I never totally lost touch with the Bakkers again. PTL expanded, they had their own channel, and it got to the point where you could tune in and see the Bakkers pretty much any time performing in a set eventually so elaborate that it looked like nothing so much as the interior of a Prussian palace.
By the time the scandal hit, the Bakker's dog had an air conditioned detached dog house and the family bathroom fixtures were gold plated. Jim's affair with Jessica Hahn was plastered all over the press, tabloid and otherwise, and it was just the misstep their jealous, bloodthirsty televangelist competition was looking for. Good ol' Jerry Falwell came to the "rescue" offering to shepherd Heritage USA through the crisis, a frightened and pressured Jim signed on the dotted line, and the Bakkers lost the ministry they had spent twenty years building over night.
Jim went to prison. Tammy Faye and the Bakker's son, Jamie, would end up near penniless. Eventually, while Jim was in prison, the Bakkers divorced and Tammy Faye wed Roe Messner, a collegue of Jim's during the PTL days.

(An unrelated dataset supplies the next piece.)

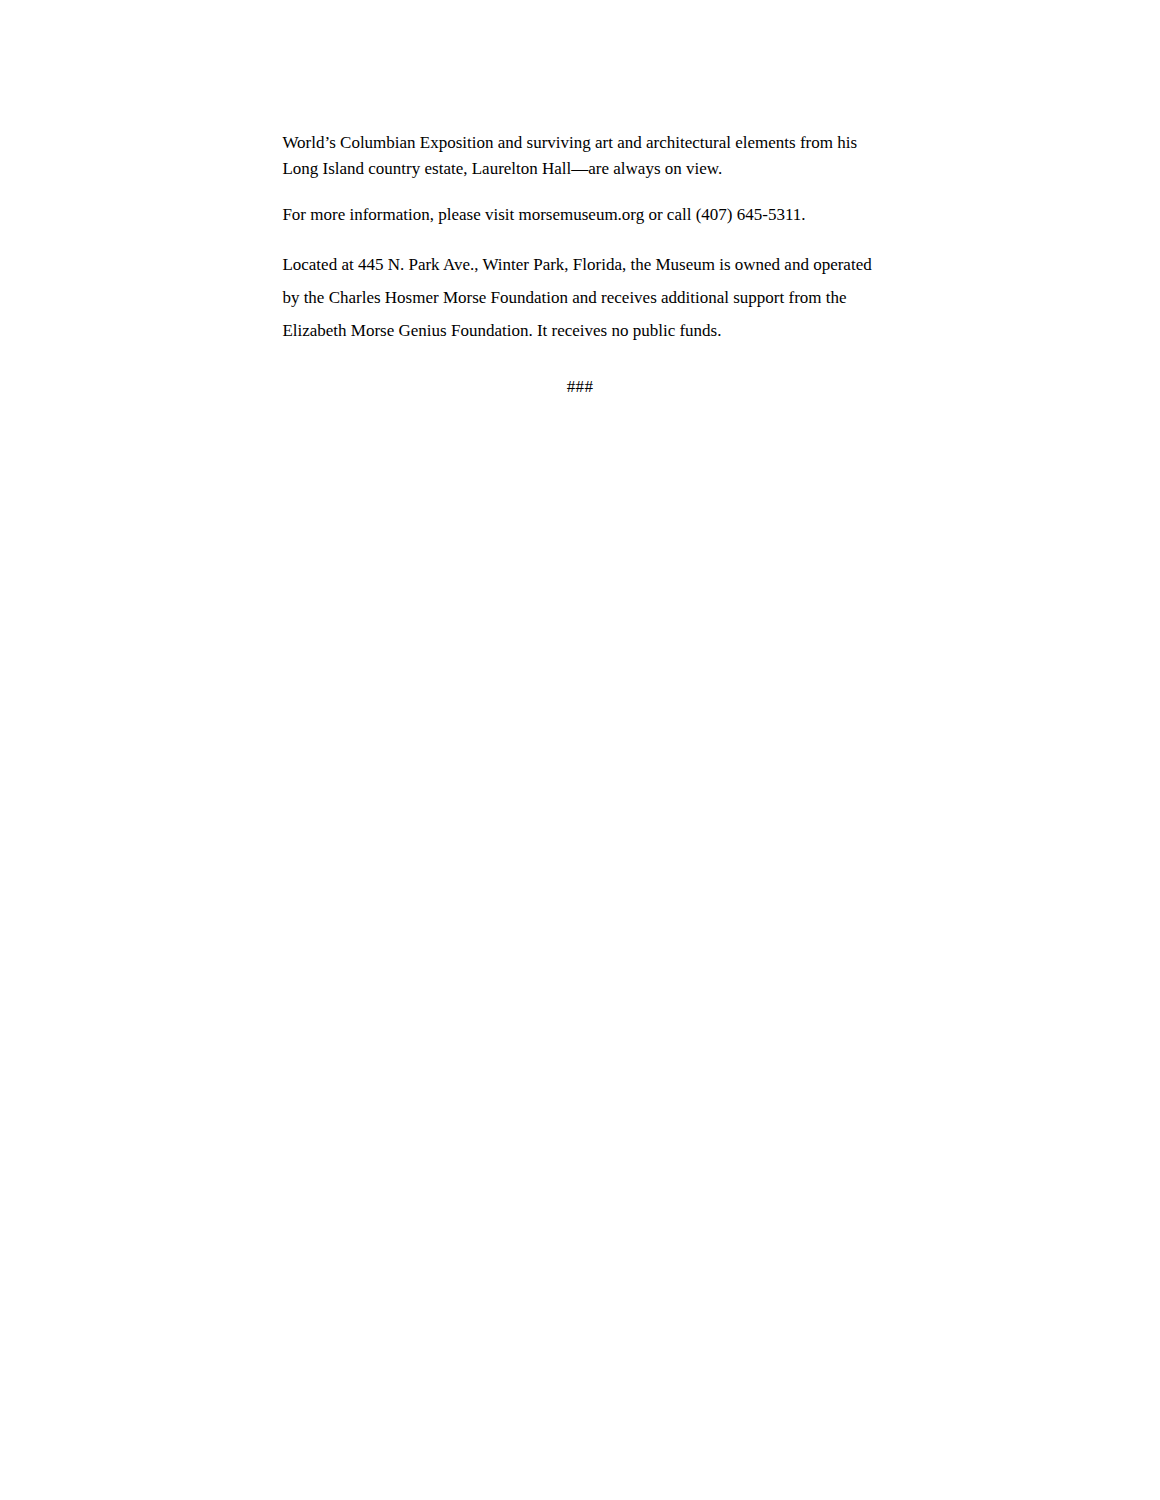World’s Columbian Exposition and surviving art and architectural elements from his Long Island country estate, Laurelton Hall—are always on view.
For more information, please visit morsemuseum.org or call (407) 645-5311.
Located at 445 N. Park Ave., Winter Park, Florida, the Museum is owned and operated by the Charles Hosmer Morse Foundation and receives additional support from the Elizabeth Morse Genius Foundation. It receives no public funds.
###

Through all the chaos, Tammy Faye never lost her faith or her make-up. Her outrageous personal style had earned her many fans in the gay community and it was often them that rallied around her at many of her darkest times. Unlike others in the conservative world of televangelism, Tammy Faye embraced the gay community.
Diagnosed with colon cancer a few years ago, Tammy Faye faced it like she has everything else: faith filled and optimistic. Her final appearance on Larry King Live last night at an incredibly gaunt almost unrecognizable sixty-five pounds, was at turns disturbing, and inspirational. Girlfriend still had her make-up on, was still holding on to her faith, and was clearly, bravely saying a last good-bye.
Less than 48 hours later she was gone.
I can't say I agreed with Tammy Faye's religious beliefs, but I always admired her indomitable spirit, her ability to keep going no matter what, her talent as (let's face it) a gifted performer, her ground-breaking work to advance women in a profession almost completely dominated by men, her inclusive nature in a business famously the opposite, and her unapolagetic unshakable attachment to her make-up.
So here's one final heartfelt Bizzyville Super Snap for a truly unforgettable woman. I don't know where she is now, but I sure do have a sneaking suspicion.
3 comments:
Amen, Bizzy! I loved Tammy Faye, makeup and all.
Have you seen The Eyes of Tammy Faye? Your good friends at Netflix have it. It's a wonderful, and funny, documentary on her.
Mary:
Yes, I have seen the eyes of Tammy Faye! Good lookin' out!